Task to carry out »
Please rewrite the text of these rows, swapping "Site" for "site web" everywhere it occurs and changing nothing else. Leave the pictures out.
┌──
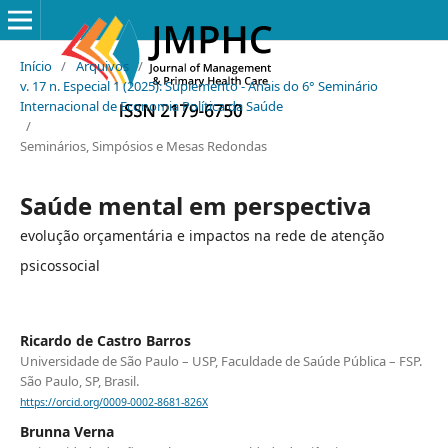
Início
/
Arquivos
/
v. 17 n. Especial 1 (2025): Suplemento - Anais do 6° Seminário
Internacional de Economia Política da Saúde
/
Seminários, Simpósios e Mesas Redondas
Saúde mental em perspectiva
evolução orçamentária e impactos na rede de atenção
psicossocial
Ricardo de Castro Barros
Universidade de São Paulo – USP, Faculdade de Saúde Pública – FSP.
São Paulo, SP, Brasil.
https://orcid.org/0009-0002-8681-826X
Brunna Verna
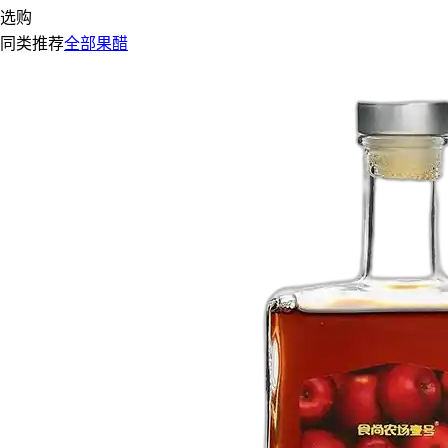
选购
同类推荐
全部果醋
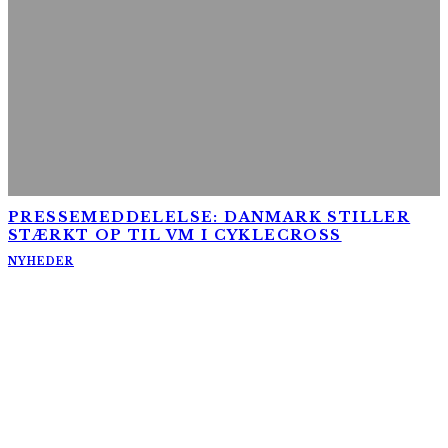
PRESSEMEDDELELSE: DANMARK STILLER
STÆRKT OP TIL VM I CYKLECROSS
NYHEDER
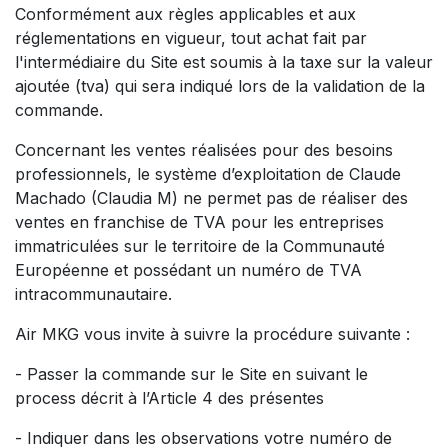
Conformément aux règles applicables et aux
réglementations en vigueur, tout achat fait par
l'intermédiaire du Site est soumis à la taxe sur la valeur
ajoutée (tva) qui sera indiqué lors de la validation de la
commande.
Concernant les ventes réalisées pour des besoins
professionnels, le système d’exploitation de Claude
Machado (Claudia M) ne permet pas de réaliser des
ventes en franchise de TVA pour les entreprises
immatriculées sur le territoire de la Communauté
Européenne et possédant un numéro de TVA
intracommunautaire.
Air MKG vous invite à suivre la procédure suivante :
- Passer la commande sur le Site en suivant le
process décrit à l’Article 4 des présentes
- Indiquer dans les observations votre numéro de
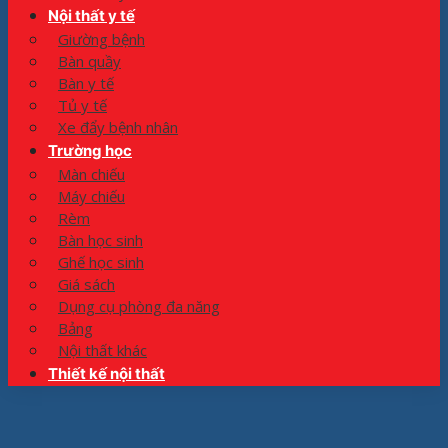
Nội thất y tế
Giường bệnh
Bàn quầy
Bàn y tế
Tủ y tế
Xe đẩy bệnh nhân
Trường học
Màn chiếu
Máy chiếu
Rèm
Bàn học sinh
Ghế học sinh
Giá sách
Dụng cụ phòng đa năng
Bảng
Nội thất khác
Thiết kế nội thất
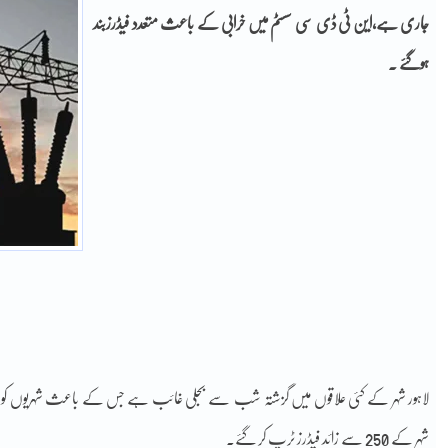
جاری ہے،این ٹی ڈی سی سسٹم میں خرابی کے باعث متعدد فیڈرزبند
ہوگئے ۔
لاہور شہر کے کئی علاقوں میں گزشتہ شب سے بجلی غائب ہے جس کے باعث شہریوں ک
شہر کے 250 سے زائد فیڈرز ٹرپ کر گئے۔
└──
Task answer »
Início
/
Arquivos
/
v. 17 n. Especial 1 (2025): Suplemento - Anais do 6° Seminário
Internacional de Economia Política da Saúde
/
Seminários, Simpósios e Mesas Redondas
Saúde mental em perspectiva
evolução orçamentária e impactos na rede de atenção
psicossocial
Ricardo de Castro Barros
Universidade de São Paulo – USP, Faculdade de Saúde Pública – FSP.
São Paulo, SP, Brasil.
https://orcid.org/0009-0002-8681-826X
Brunna Verna
选购
同类推荐
全部果醋
PRESSEMEDDELELSE: DANMARK STILLER
STÆRKT OP TIL VM I CYKLECROSS
NYHEDER
Conformément aux règles applicables et aux
réglementations en vigueur, tout achat fait par
l'intermédiaire du site web est soumis à la taxe sur la valeur
ajoutée (tva) qui sera indiqué lors de la validation de la
commande.
Concernant les ventes réalisées pour des besoins
professionnels, le système d’exploitation de Claude
Machado (Claudia M) ne permet pas de réaliser des
ventes en franchise de TVA pour les entreprises
immatriculées sur le territoire de la Communauté
Européenne et possédant un numéro de TVA
intracommunautaire.
Air MKG vous invite à suivre la procédure suivante :
- Passer la commande sur le site web en suivant le
process décrit à l’Article 4 des présentes
- Indiquer dans les observations votre numéro de
Nội thất y tế
Giường bệnh
Bàn quầy
Bàn y tế
Tủ y tế
Xe đẩy bệnh nhân
Trường học
Màn chiếu
Máy chiếu
Rèm
Bàn học sinh
Ghế học sinh
Giá sách
Dụng cụ phòng đa năng
Bảng
Nội thất khác
Thiết kế nội thất
جاری ہے،این ٹی ڈی سی سسٹم میں خرابی کے باعث متعدد فیڈرزبند
ہوگئے ۔
لاہور شہر کے کئی علاقوں میں گزشتہ شب سے بجلی غائب ہے جس کے باعث شہریوں ک
شہر کے 250 سے زائد فیڈرز ٹرپ کر گئے۔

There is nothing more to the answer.